# [Your assignment]
Supply the number of lines in the data below that hold "down", and let that number be the whole answer.

# [Data shown]
________

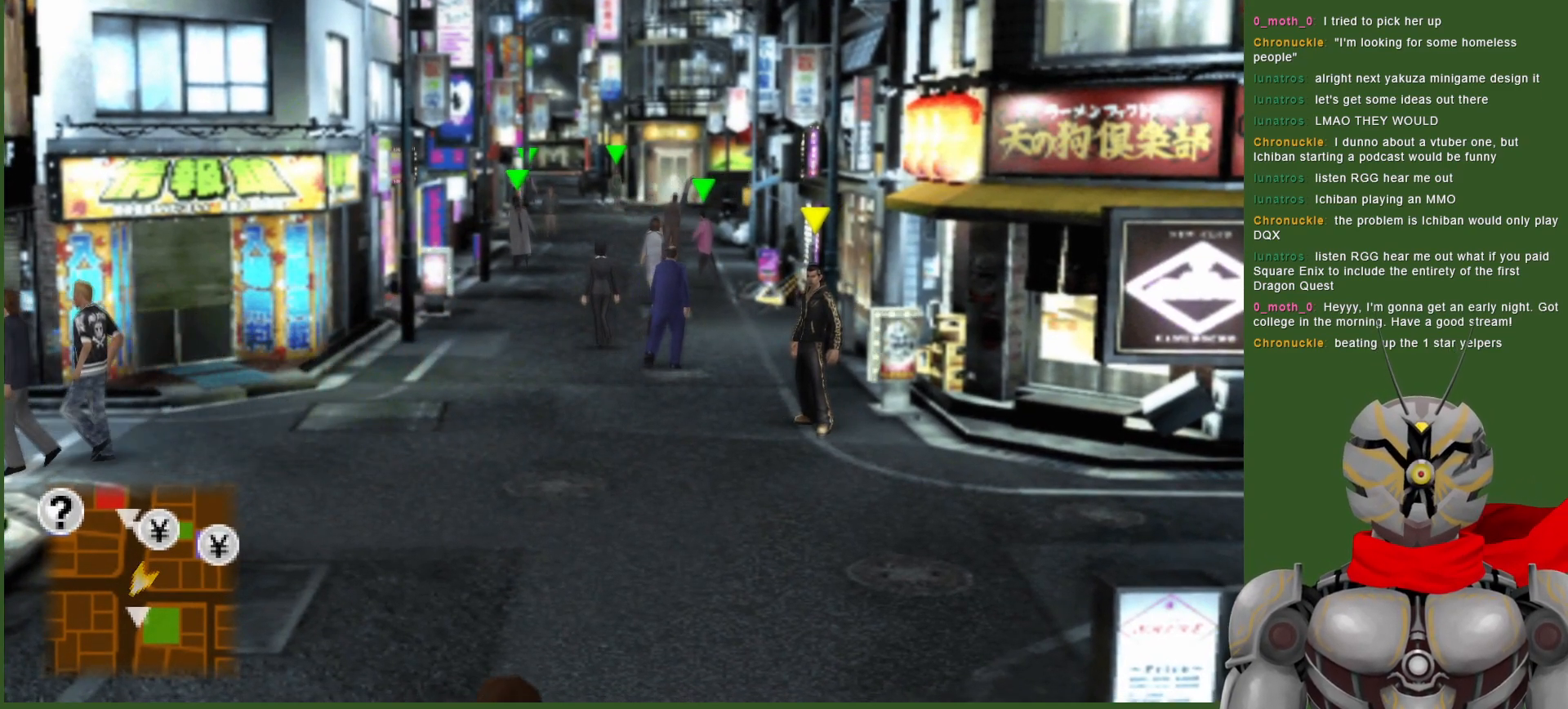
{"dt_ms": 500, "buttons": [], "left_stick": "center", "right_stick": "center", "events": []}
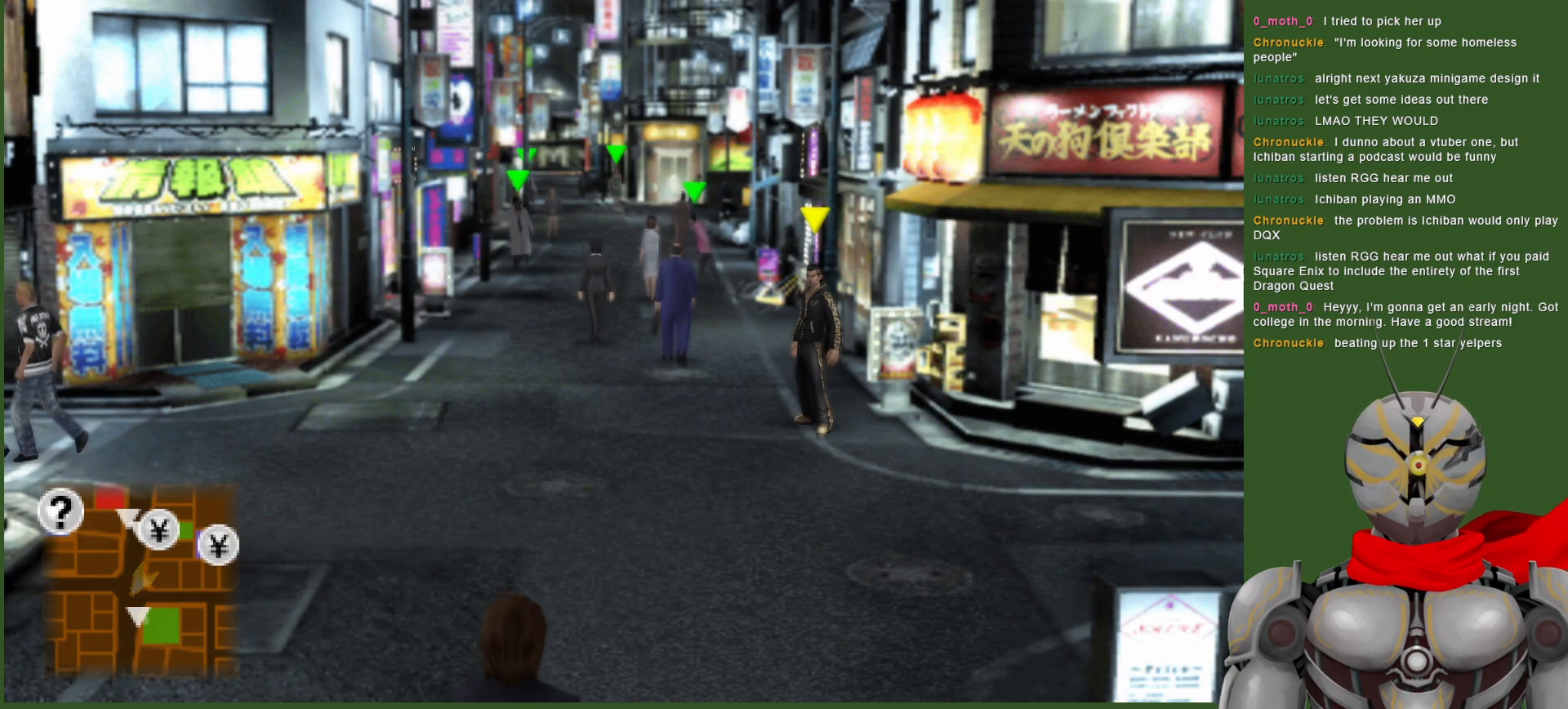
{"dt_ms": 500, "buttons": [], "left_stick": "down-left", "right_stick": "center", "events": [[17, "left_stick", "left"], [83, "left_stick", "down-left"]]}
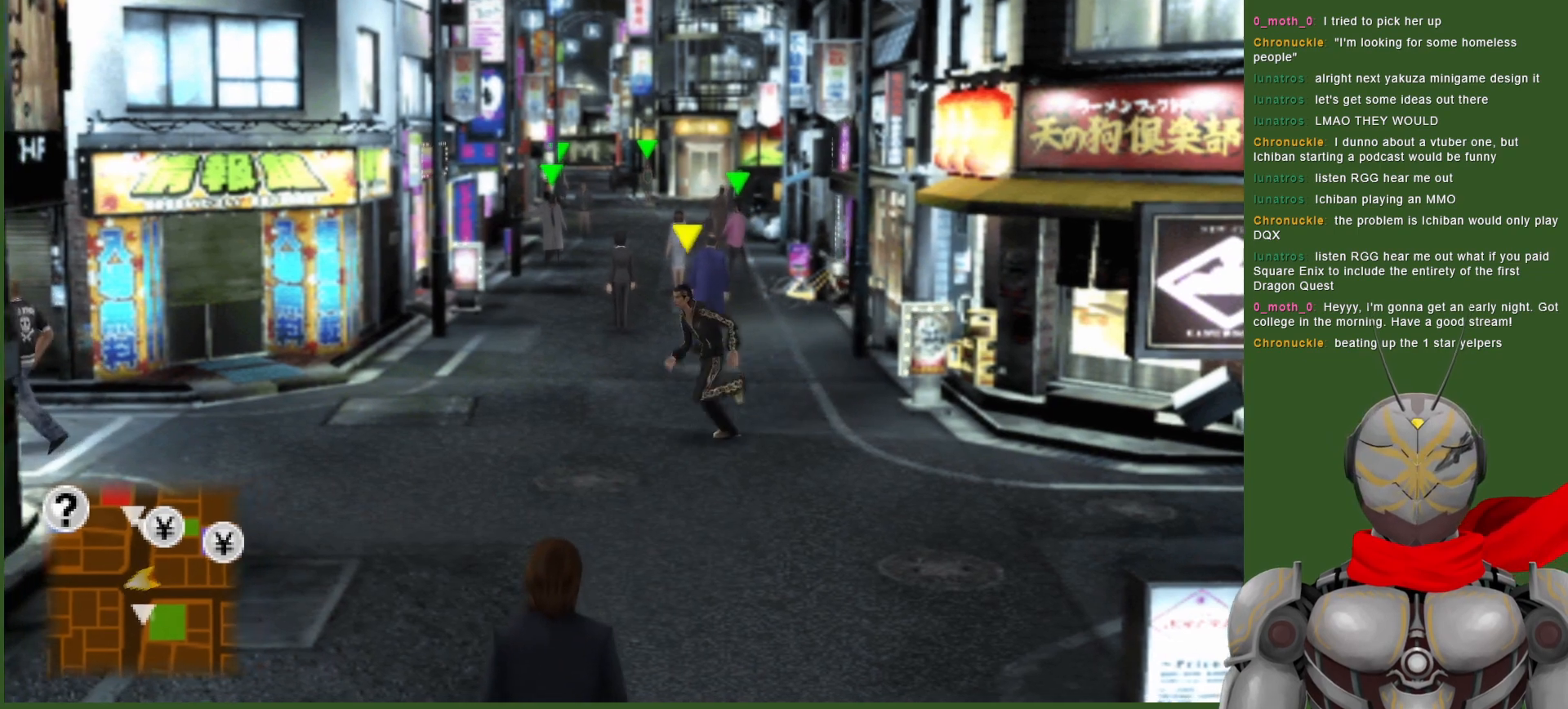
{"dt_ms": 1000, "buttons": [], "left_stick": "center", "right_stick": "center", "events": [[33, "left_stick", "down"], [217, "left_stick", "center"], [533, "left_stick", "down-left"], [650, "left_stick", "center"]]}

________

# [Solved problem]
2